# MK4 cluster in MK2 dash?



## Fahrvergnuugen (Nov 13, 2000)

I'm in the process of retrofitting my MK4 cluster into my MK2 dash... I need some inspiration. I've never done this type of work before, so I could use some pointers.
What's the best material to work with for fabrication?
Anybody have any pics of this?


----------



## MrDave (Jul 26, 2002)

*Re: MK4 cluster in MK2 dash? (Fahrvergnuugen)*

Link: VR6GTI'00' 

























Link: CWSTuning








Link: A4 into A1
















-Dave


----------



## Fahrvergnuugen (Nov 13, 2000)

Thanks Dave...
I considered your approach with the aluminum, but I know it will end up taking too much time for me to finish. I'm just too anxious to drive the car








I think I'm going to try the leather covered layered plexi approach, it looks pretty good!
btw, I updated the A2TDI site per your request.


----------



## TDIPD (Sep 28, 2004)

*Re: (Fahrvergnuugen)*

Another way?


----------



## Fahrvergnuugen (Nov 13, 2000)

it certainly looks good, but i think its more work than i have time for. EVERYTHING would have to be rewired


----------



## R (Oct 28, 2000)

→ **Given information**
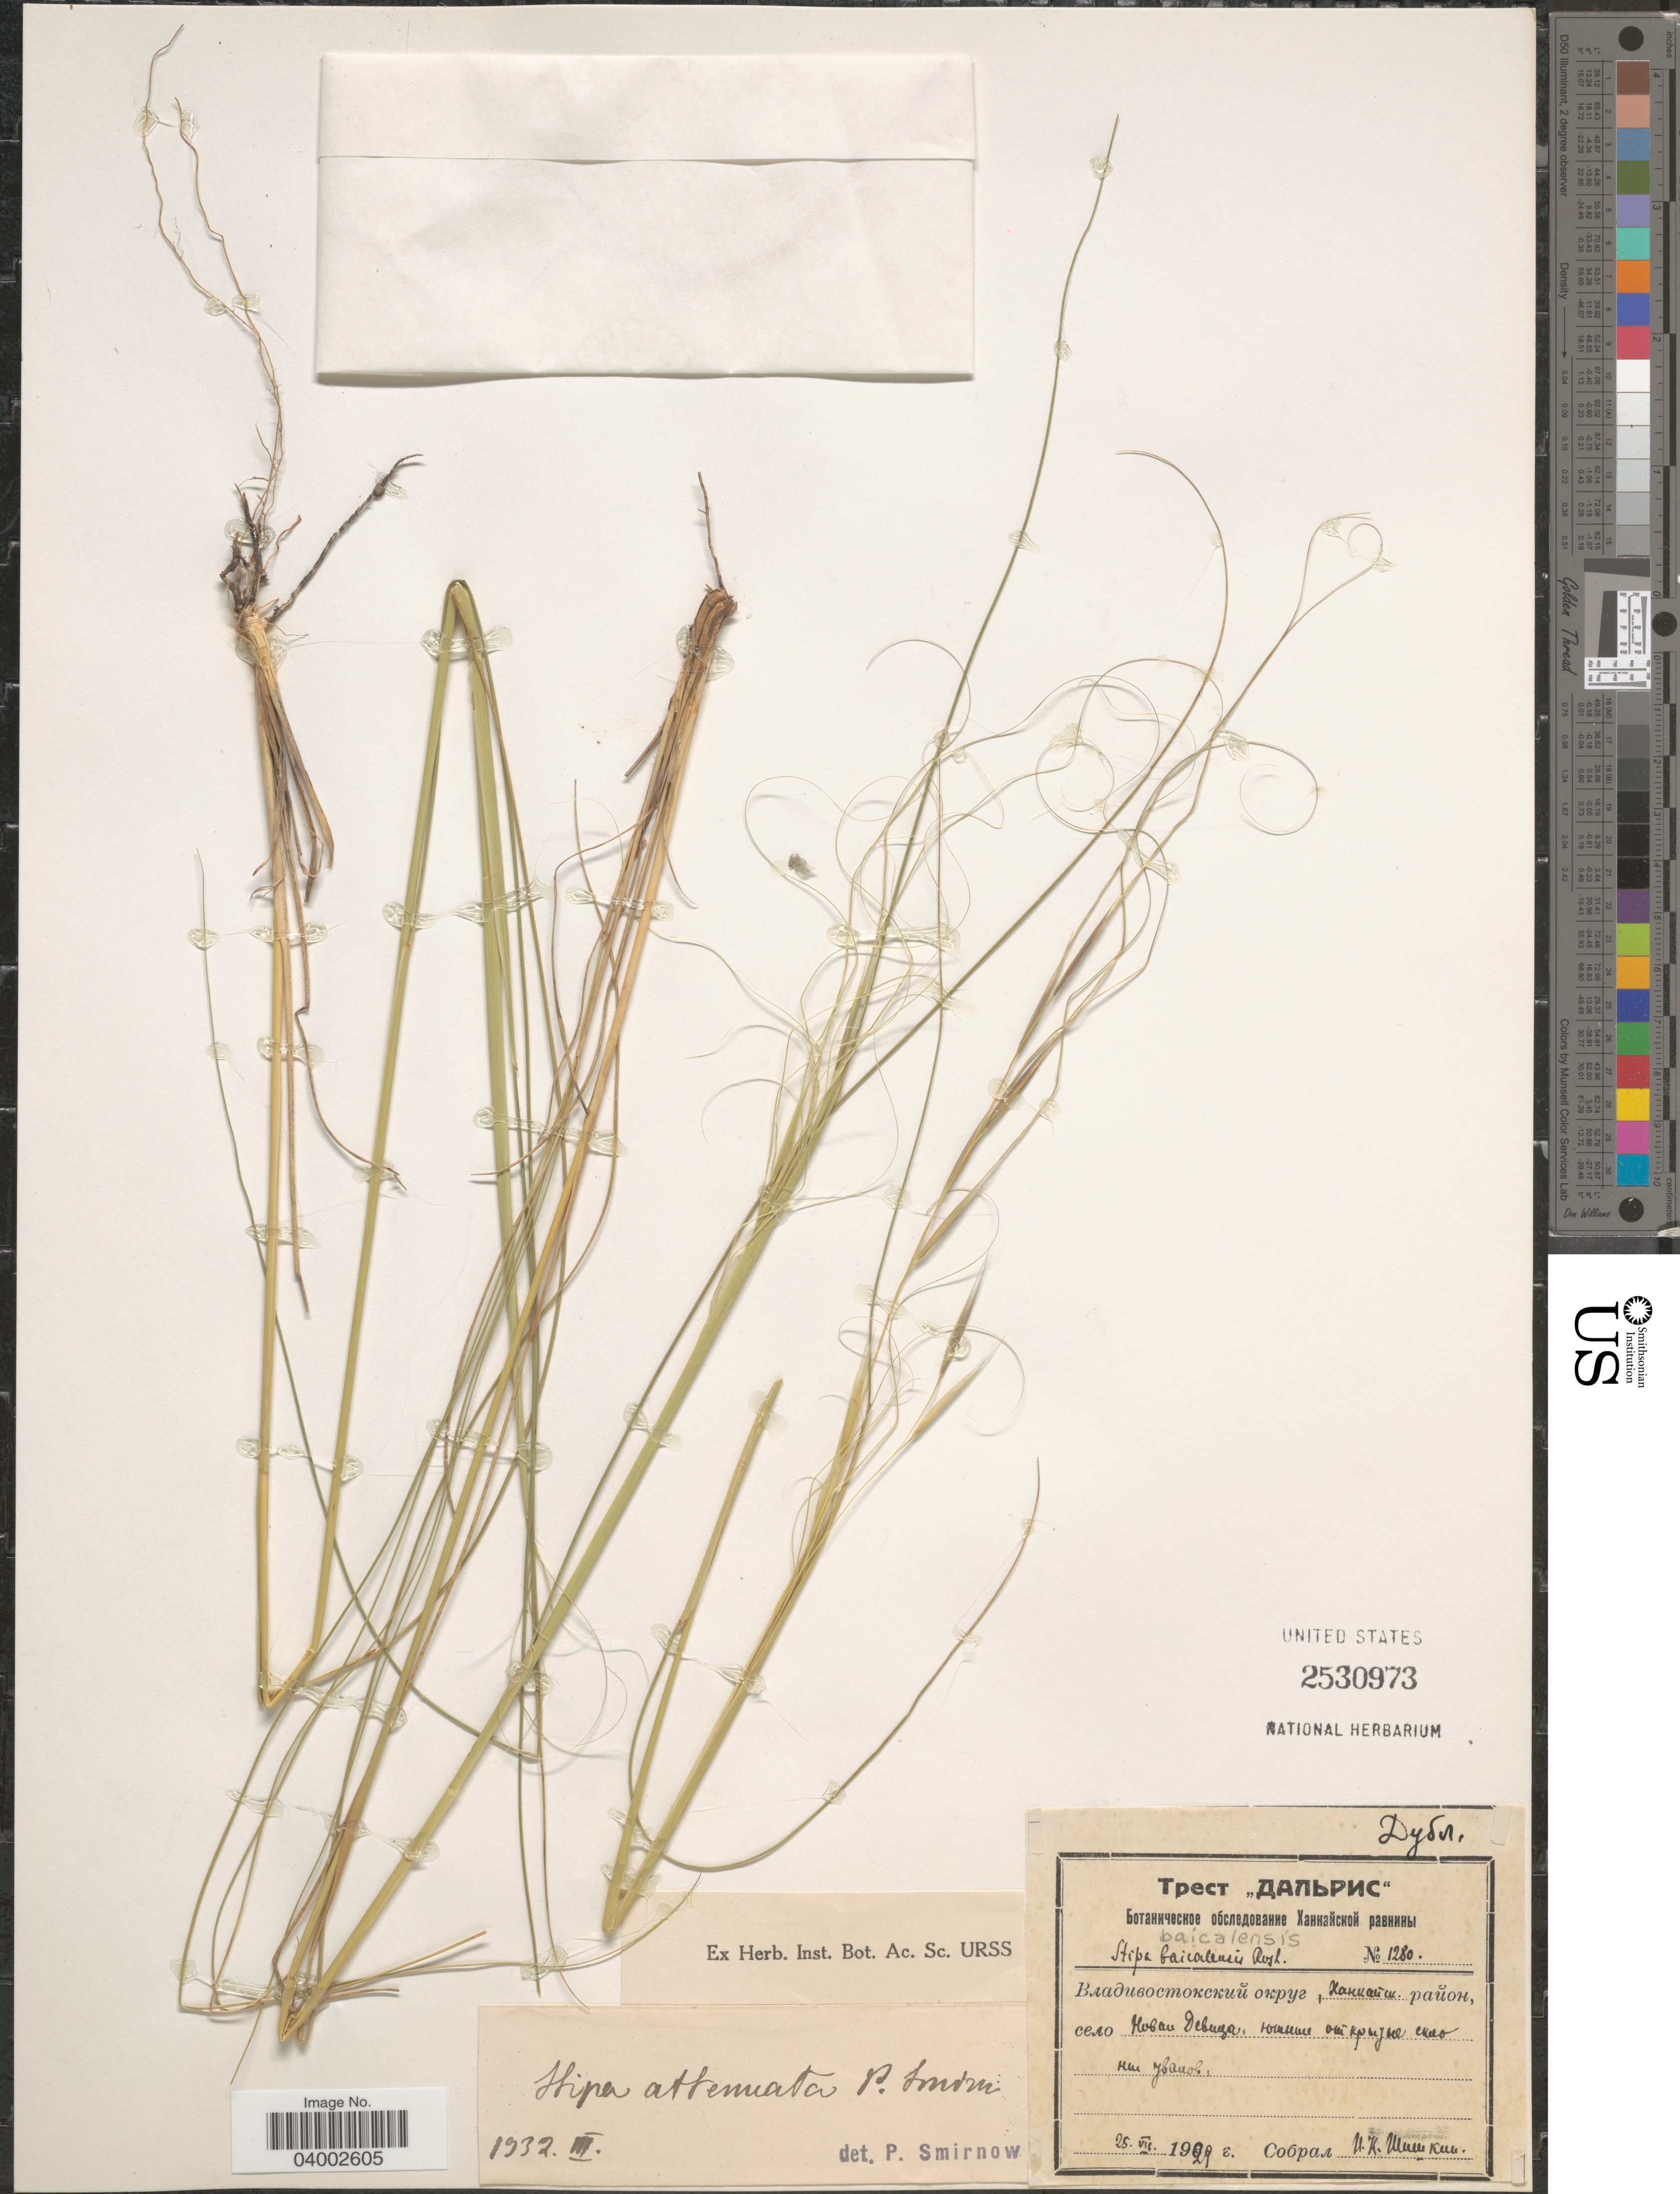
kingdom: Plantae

→ **Instruction A**
Answer these questions about the thread on the MK4 cluster:
(i) Which material did Fahrvergnuugen consider but pass on because it would take too long?
(ii) Which approach does Fahrvergnuugen decide to try instead?
(iii) Which site did Fahrvergnuugen update at Dave's request?
→ **Instruction B**
Translate this sentence from the thread on the MK4 cluster into Spanish: "I think I'm going to try the leather covered layered plexi approach, it looks pretty good!"
→ **Instruction C**
Carry the thread about fitting an MK4 cluster into an MK2 dash further, starting right after its final line.
The listing is separate material from the thread about fitting an MK4 cluster into an MK2 dash.

→ **Result A**
(i) Aluminum
(ii) The leather covered layered plexi approach
(iii) The A2TDI site

→ **Result B**
Creo que voy a probar el método de plexiglás en capas forrado de cuero, ¡se ve bastante bien!

→ **Result C**
*Re: MK4 cluster in MK2 dash? (MrDave)*

KrDave, I have got to say that is one sweet install!!!!
Rick


----------



## speedgeek (Jan 26, 2004)

*Re: (TDIPD)*

i like your way better.
was there anything special you had to do to swap a PD in? Im looking into shipping a 16vPD over and was wondering how hard the swap would be to put it in a mk2.
I might try to put a mk5/mk4 or something more current dash in as well if i have the time/money.


----------



## spaceghost (Aug 7, 2003)

*Re: (TDIPD)*


_Quote, originally posted by *TDIPD* »_Another way?
























nice job, but that mustve cost an arm and a leg......right?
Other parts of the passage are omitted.